The leaders and members of Trinity United Church of Christ, including Barack Obama have provided a far more informed and articulate defense of the church and “divisive” former pastor Jeremiah Wright than I can. But as a white boy who’s crossed paths with the minister and the church before, I wanted to add a couple of things.

I knew nothing about Rev. Wright or Trinity until I attended McCormick Theological Seminary, a graduate school in Hyde Park, from 1997 to 2000. The student body was mostly white, but I’m pretty sure Trinity had more of us enrolled than any other congregation. Trinity was presented to me and everyone else as a welcome and open place whose pastor and members were dedicated to social justice, especially for the people in their own neighborhoods; and the 20 or so people I knew who went there—including several church leaders—were universally warm, respectful, and open-minded. When I attended services at Trinity I was welcomed no less, and while I’m kind of the skeptical type when it comes to sermonizing, I was impressed with Reverend Wright. He was thoughtful, critical, funny, and deeply spiritual; he railed against white supremacy, which struck me as appropriate; and he seemed to challenge everyone there to become better citizens.

After I graduated from seminary, I returned to journalism, and a few months later I wrote a story detailing the relationships of several large black congregations in Chicago with the Daley administration. The story attempted to show how the city had provided several of them—including Trinity—with thousands of dollars in funding for social programs, and to capture a debate within the black community about whether these churches lost their prophetic voices when they formed alliances with the mayor.

A couple of pastors reportedly denounced the story and me in church on Sunday morning. And when Reverend Wright visited my alma mater, he took the opportunity to attack my story for lumping Trinity in with a group of other congregations with less integrity. It was unfair, he felt: I had proceeded as if all black congregations were the same.

Naturally, I thought he was defensive and plain wrong, but I couldn’t really dispute his right to make an argument in public, since I had done so myself. And unlike a couple of other people I’d written about, he didn’t attack me personally (or get his alderman to write nasty letters to the editor about me).

Of more concern to me, my two closest Trinity friends saw the story the way Wright did, and they were upset enough that they vowed to do something about it: they invited me to dinner. More accurately, they invited me to “break bread” with them.

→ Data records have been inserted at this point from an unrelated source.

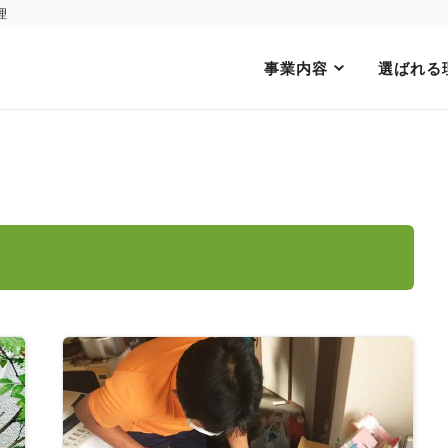
理
事業内容
選ばれる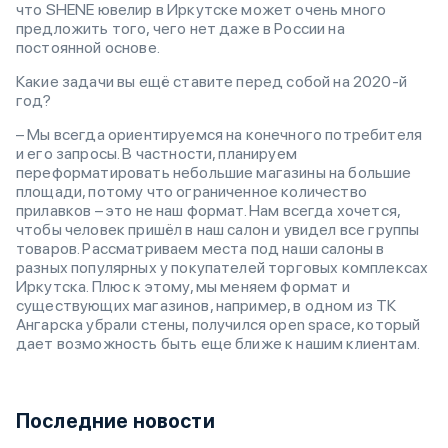
что SHENE ювелир в Иркутске может очень много
предложить того, чего нет даже в России на
постоянной основе.
Какие задачи вы ещё ставите перед собой на 2020-й
год?
– Мы всегда ориентируемся на конечного потребителя
и его запросы. В частности, планируем
переформатировать небольшие магазины на большие
площади, потому что ограниченное количество
прилавков – это не наш формат. Нам всегда хочется,
чтобы человек пришёл в наш салон и увидел все группы
товаров. Рассматриваем места под наши салоны в
разных популярных у покупателей торговых комплексах
Иркутска. Плюс к этому, мы меняем формат и
существующих магазинов, например, в одном из ТК
Ангарска убрали стены, получился open space, который
дает возможность быть еще ближе к нашим клиентам.
Последние новости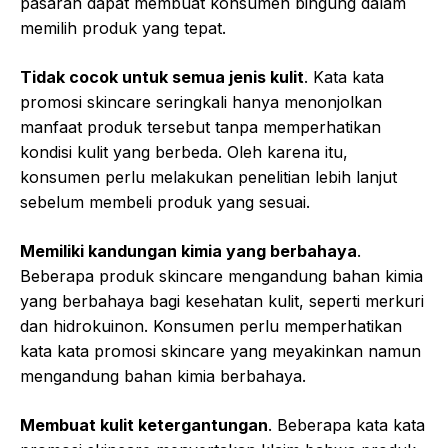
pasaran dapat membuat konsumen bingung dalam
memilih produk yang tepat.
Tidak cocok untuk semua jenis kulit
. Kata kata
promosi skincare seringkali hanya menonjolkan
manfaat produk tersebut tanpa memperhatikan
kondisi kulit yang berbeda. Oleh karena itu,
konsumen perlu melakukan penelitian lebih lanjut
sebelum membeli produk yang sesuai.
Memiliki kandungan kimia yang berbahaya
.
Beberapa produk skincare mengandung bahan kimia
yang berbahaya bagi kesehatan kulit, seperti merkuri
dan hidrokuinon. Konsumen perlu memperhatikan
kata kata promosi skincare yang meyakinkan namun
mengandung bahan kimia berbahaya.
Membuat kulit ketergantungan
. Beberapa kata kata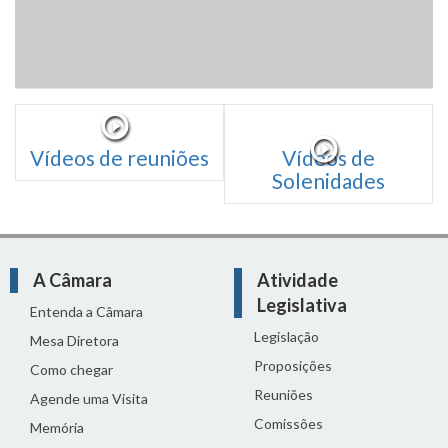
Vídeos de reuniões
Vídeos de
Solenidades
A Câmara
Atividade
Legislativa
Entenda a Câmara
Legislação
Mesa Diretora
Proposições
Como chegar
Reuniões
Agende uma Visita
Comissões
Memória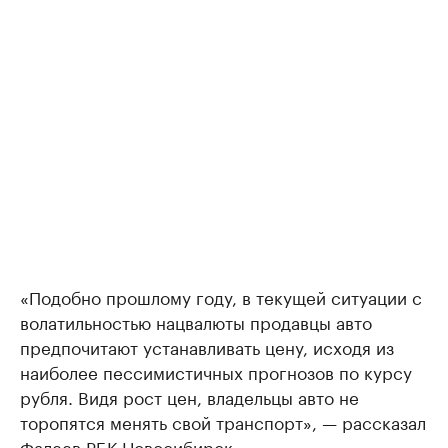
«Подобно прошлому году, в текущей ситуации с
волатильностью нацвалюты продавцы авто
предпочитают устанавливать цену, исходя из
наиболее пессимистичных прогнозов по курсу
рубля. Видя рост цен, владельцы авто не
торопятся менять свой транспорт», — рассказал
Фалеев РБК Новосибирск.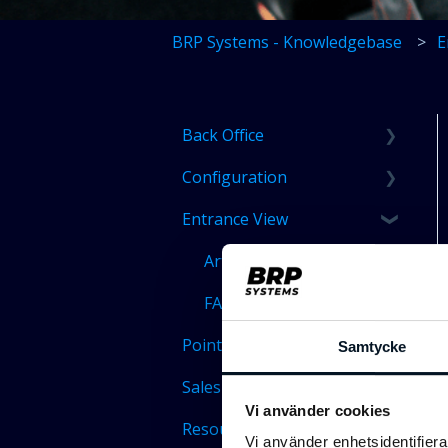
BRP Systems - Knowledgebase
E
Back Office
Configuration
Articles
Entrance View
FAQ
Articles
FAQ
Articles
FAQ
Point Of Sale
Samtycke
Sales Management
Articles
Vi använder cookies
Resource Planner
FAQ
Articles
Vi använder enhetsidentifierar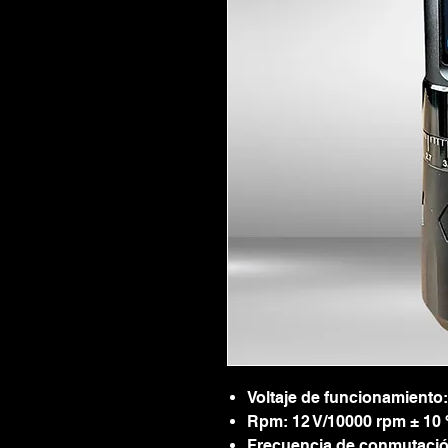
Voltaje de funcionamiento:
Rpm: 12 V/10000 rpm ± 10
Frecuencia de conmutación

We did. It wasn’t always easy, but over our food, we talked about my story, Wright, racism, journalism, and a zillion other things, and in the end I agreed that I was right to challenge their church in print and they agreed I was full of shit. Fair enough.

The truth is that I don’t know Jeremiah Wright. I’ve never met him. I do wish that he and the church more directly took on local political figures who claim to be friends of the black community but don’t seem to have delivered.

But if I’m going to measure him and the church he built by the people who have come out of it—which is the point here, right?—then I’ll just say “Amen to that.”